◆ **What to work on**
Collect each line of the records containing the string "Female".
▼▼▼
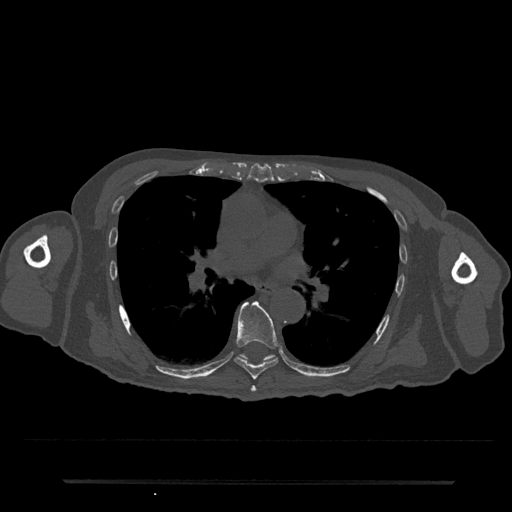
CT including the spine, one axial slice; position 469 of 797 along the scan axis; 120 kVp; bone window (W 1800 / L 400 HU); 0.5 mm slice thickness; 512 × 512 image matrix, field of view 427 × 427 mm. Male patient, age 74 years. From the clinical record (not read from this slice): primary cancer: prostate.
Structures marked on this image (semi-automatic segmentation, software-assisted and operator-edited):
- T6 vertebra: box from (x=250, y=386) to (x=256, y=392) px
- T7 vertebra: (x=234, y=301)–(x=279, y=380)
- T8 vertebra: (x=240, y=354)–(x=275, y=361)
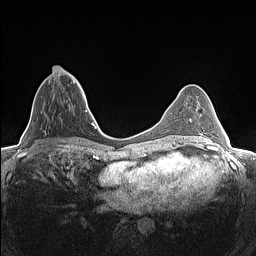
Breast MRI (dynamic contrast-enhanced), one axial slice. Position 52 of 160 along the scan axis. Dynamic contrast-enhanced series, time point 2 of 7 at this slice position (early post-contrast). 1.5 T. TE 1.4 ms, TR 5 ms. 0.9 mm slice thickness. 256 × 256 image matrix. Female patient.
Outlined on this slice (semi-automatic segmentation, software-assisted and operator-edited):
- enhancing-tissue mask used for the functional tumour volume (all voxels passing the contrast-enhancement thresholds inside the analysis volume; usually the tumour): bounding box [x1, y1, x2, y2] px = [42, 68, 81, 132]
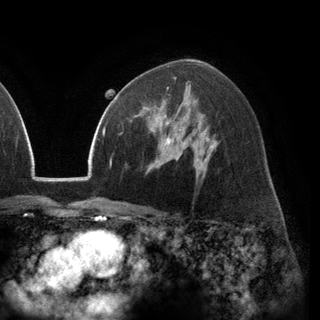
Breast MRI (dynamic contrast-enhanced), one axial slice; cropped to one breast; dynamic contrast-enhanced series, time point 2 of 6 at this slice position (early post-contrast); 3 T; TE 2.8 ms, TR 7.1 ms; 320 × 320 image matrix, field of view 231 × 231 mm. Female patient.
Structures marked on this image (semi-automatic segmentation, software-assisted and operator-edited):
- enhancing-tissue mask used for the functional tumour volume (all voxels passing the contrast-enhancement thresholds inside the analysis volume; usually the tumour): bounding box [x1, y1, x2, y2] px = [130, 107, 171, 137]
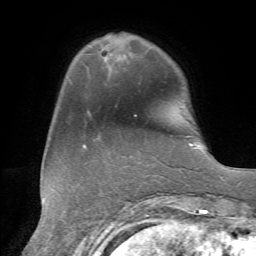
Breast MRI, one axial slice. Slice 15 of 72 in the series (ordered by position). Cropped to one breast. Dynamic contrast-enhanced series, time point 2 of 7 at this slice position (early post-contrast). 1.5 T. TE 4.3 ms, TR 8.7 ms. 2.2 mm slice thickness. 256 × 256 image matrix, field of view 180 × 180 mm. Female patient.
Structures marked on this image (semi-automatic segmentation, software-assisted and operator-edited):
- enhancing-tissue mask used for the functional tumour volume (all voxels passing the contrast-enhancement thresholds inside the analysis volume; usually the tumour): box from (x=104, y=57) to (x=136, y=116) px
▲▲▲
◆ **Your response**
Breast MRI (dynamic contrast-enhanced), one axial slice. Position 52 of 160 along the scan axis. Dynamic contrast-enhanced series, time point 2 of 7 at this slice position (early post-contrast). 1.5 T. TE 1.4 ms, TR 5 ms. 0.9 mm slice thickness. 256 × 256 image matrix. Female patient.
Breast MRI (dynamic contrast-enhanced), one axial slice; cropped to one breast; dynamic contrast-enhanced series, time point 2 of 6 at this slice position (early post-contrast); 3 T; TE 2.8 ms, TR 7.1 ms; 320 × 320 image matrix, field of view 231 × 231 mm. Female patient.
Breast MRI, one axial slice. Slice 15 of 72 in the series (ordered by position). Cropped to one breast. Dynamic contrast-enhanced series, time point 2 of 7 at this slice position (early post-contrast). 1.5 T. TE 4.3 ms, TR 8.7 ms. 2.2 mm slice thickness. 256 × 256 image matrix, field of view 180 × 180 mm. Female patient.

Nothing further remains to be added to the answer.